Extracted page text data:

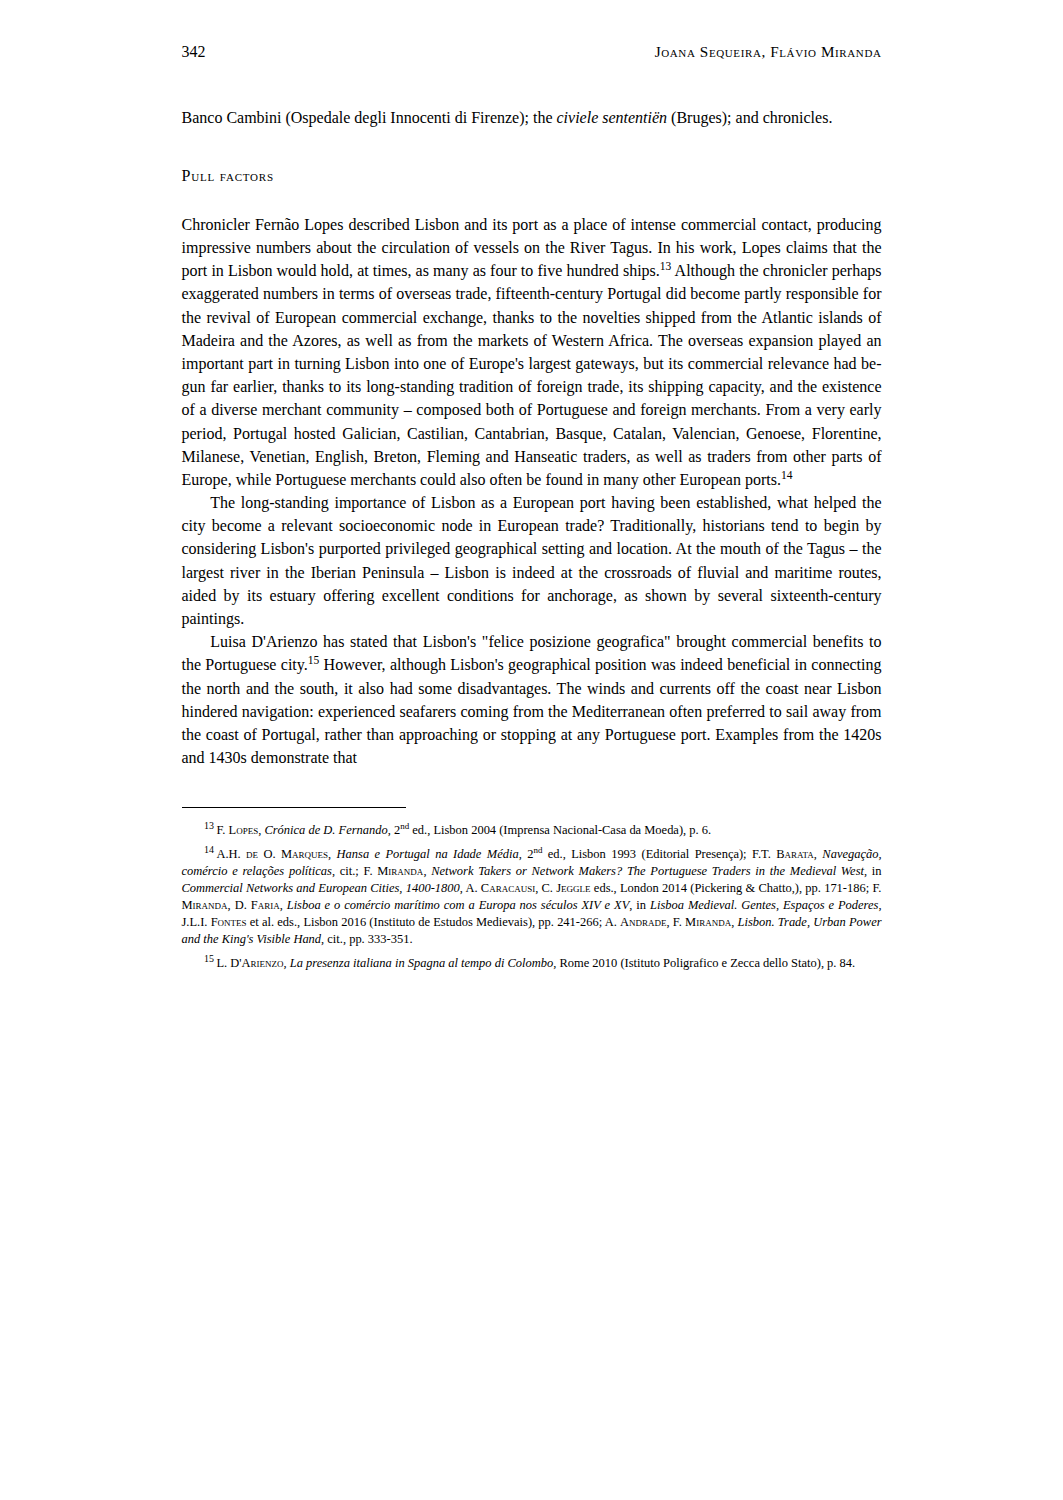342 Joana Sequeira, Flávio Miranda
Banco Cambini (Ospedale degli Innocenti di Firenze); the civiele sententiën (Bruges); and chronicles.
Pull factors
Chronicler Fernão Lopes described Lisbon and its port as a place of intense commercial contact, producing impressive numbers about the circulation of vessels on the River Tagus. In his work, Lopes claims that the port in Lisbon would hold, at times, as many as four to five hundred ships.13 Although the chronicler perhaps exaggerated numbers in terms of overseas trade, fifteenth-century Portugal did become partly responsible for the revival of European commercial exchange, thanks to the novelties shipped from the Atlantic islands of Madeira and the Azores, as well as from the markets of Western Africa. The overseas expansion played an important part in turning Lisbon into one of Europe's largest gateways, but its commercial relevance had begun far earlier, thanks to its long-standing tradition of foreign trade, its shipping capacity, and the existence of a diverse merchant community – composed both of Portuguese and foreign merchants. From a very early period, Portugal hosted Galician, Castilian, Cantabrian, Basque, Catalan, Valencian, Genoese, Florentine, Milanese, Venetian, English, Breton, Fleming and Hanseatic traders, as well as traders from other parts of Europe, while Portuguese merchants could also often be found in many other European ports.14
The long-standing importance of Lisbon as a European port having been established, what helped the city become a relevant socioeconomic node in European trade? Traditionally, historians tend to begin by considering Lisbon's purported privileged geographical setting and location. At the mouth of the Tagus – the largest river in the Iberian Peninsula – Lisbon is indeed at the crossroads of fluvial and maritime routes, aided by its estuary offering excellent conditions for anchorage, as shown by several sixteenth-century paintings.
Luisa D'Arienzo has stated that Lisbon's "felice posizione geografica" brought commercial benefits to the Portuguese city.15 However, although Lisbon's geographical position was indeed beneficial in connecting the north and the south, it also had some disadvantages. The winds and currents off the coast near Lisbon hindered navigation: experienced seafarers coming from the Mediterranean often preferred to sail away from the coast of Portugal, rather than approaching or stopping at any Portuguese port. Examples from the 1420s and 1430s demonstrate that
13 F. Lopes, Crónica de D. Fernando, 2nd ed., Lisbon 2004 (Imprensa Nacional-Casa da Moeda), p. 6.
14 A.H. de O. Marques, Hansa e Portugal na Idade Média, 2nd ed., Lisbon 1993 (Editorial Presença); F.T. Barata, Navegação, comércio e relações políticas, cit.; F. Miranda, Network Takers or Network Makers? The Portuguese Traders in the Medieval West, in Commercial Networks and European Cities, 1400-1800, A. Caracausi, C. Jeggle eds., London 2014 (Pickering & Chatto,), pp. 171-186; F. Miranda, D. Faria, Lisboa e o comércio marítimo com a Europa nos séculos XIV e XV, in Lisboa Medieval. Gentes, Espaços e Poderes, J.L.I. Fontes et al. eds., Lisbon 2016 (Instituto de Estudos Medievais), pp. 241-266; A. Andrade, F. Miranda, Lisbon. Trade, Urban Power and the King's Visible Hand, cit., pp. 333-351.
15 L. D'Arienzo, La presenza italiana in Spagna al tempo di Colombo, Rome 2010 (Istituto Poligrafico e Zecca dello Stato), p. 84.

## Try it:
All lines above that contain the word "indeed" are to be copied.

## Response to the task:
The long-standing importance of Lisbon as a European port having been established, what helped the city become a relevant socioeconomic node in European trade? Traditionally, historians tend to begin by considering Lisbon's purported privileged geographical setting and location. At the mouth of the Tagus – the largest river in the Iberian Peninsula – Lisbon is indeed at the crossroads of fluvial and maritime routes, aided by its estuary offering excellent conditions for anchorage, as shown by several sixteenth-century paintings.
Luisa D'Arienzo has stated that Lisbon's "felice posizione geografica" brought commercial benefits to the Portuguese city.15 However, although Lisbon's geographical position was indeed beneficial in connecting the north and the south, it also had some disadvantages. The winds and currents off the coast near Lisbon hindered navigation: experienced seafarers coming from the Mediterranean often preferred to sail away from the coast of Portugal, rather than approaching or stopping at any Portuguese port. Examples from the 1420s and 1430s demonstrate that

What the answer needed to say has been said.